Il 2014 segna la frattura più dolorosa della sua vita. Gianmarco, il figlio maggiore, muore a Montecatini.

«Quando vivi una tragedia simile, per metà muori anche tu» confessa Agostinelli. «È un dolore innaturale, che ti lacera per sempre. Non c’è giorno in cui non lo pensi. Il tempo non guarisce nulla, semmai ti obbliga a imparare a convivere con la ferita».

Il figlio aveva iniziato a usare cocaina nel 2003, proprio quando Agostinelli sedeva sulla panchina del Napoli. «In casa mia non era mai entrata neanche una sigaretta. Quando io e mia moglie lo scoprimmo, si giustificò dicendo: “Lo fanno tutti”. Lo mandammo in comunità, e grazie alle mie conoscenze riuscì persino a esordire in Serie C2. Ma la sua battaglia con la droga non finì mai davvero».

L’ex allenatore ammette di essersi colpevolizzato a lungo: «Mi sono chiesto mille volte: “E se quella notte non lo avessi lasciato solo?”. Il giorno dopo avrebbe dovuto visitare un’agenzia immobiliare a Pistoia, dove volevamo tornare a vivere. Non ha capito il valore della vita».

Il confronto con l’educazione di ieri e di oggi

Agostinelli riflette anche sul ruolo dei genitori: «Invidio chi riesce ancora a trasmettere regole solide ai figli. I ragazzi oggi hanno troppo e controllare tutto diventa impossibile. Io ricordo mio padre Attilio: mi portava al campo, e per essere felici ci bastava una passeggiata alla fontanella vicino casa, con una fetta d’anguria in mano. Era un’educazione vecchio stampo, semplice ma piena di sostanza».

Una Lazio “senza regole”

Infine, un capitolo di ricordi calcistici. La Lazio degli anni Settanta, di cui Agostinelli faceva parte, era celebre per il talento e per la sua atmosfera spesso caotica.

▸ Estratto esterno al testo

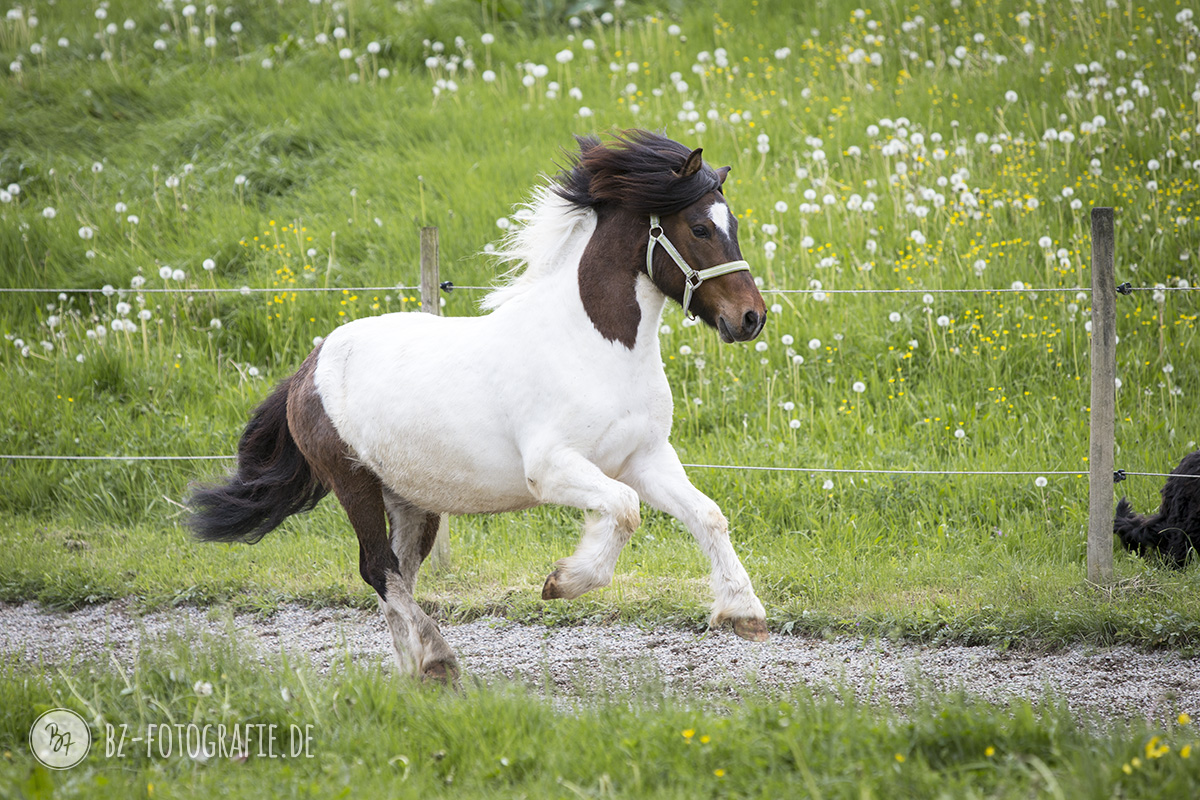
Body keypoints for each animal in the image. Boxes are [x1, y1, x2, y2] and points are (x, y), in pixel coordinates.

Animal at [188, 130, 769, 682]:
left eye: (734, 224)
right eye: (699, 229)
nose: (751, 318)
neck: (596, 347)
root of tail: (307, 368)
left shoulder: (644, 458)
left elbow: (708, 515)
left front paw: (744, 613)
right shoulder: (552, 468)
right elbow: (624, 510)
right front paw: (561, 582)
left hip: (410, 498)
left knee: (400, 572)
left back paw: (412, 669)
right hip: (353, 483)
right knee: (377, 568)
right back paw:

«Non c’era un giorno tranquillo» ricorda. «Durante le partitelle le risse erano frequenti: ho visto persino allenatore e magazziniere venire alle mani. Eppure la domenica eravamo uniti. Una volta, in pullman per una trasferta, vidi tre compagni in fondo al bus caricare delle armi. Pensai: “Ma dove andiamo, in guerra?”. Cominciarono a sparare in aria. Poi alzai lo sguardo e notai un aereo che ci sorvolava. Era Gigi Martini, che oltre a essere calciatore era anche pilota».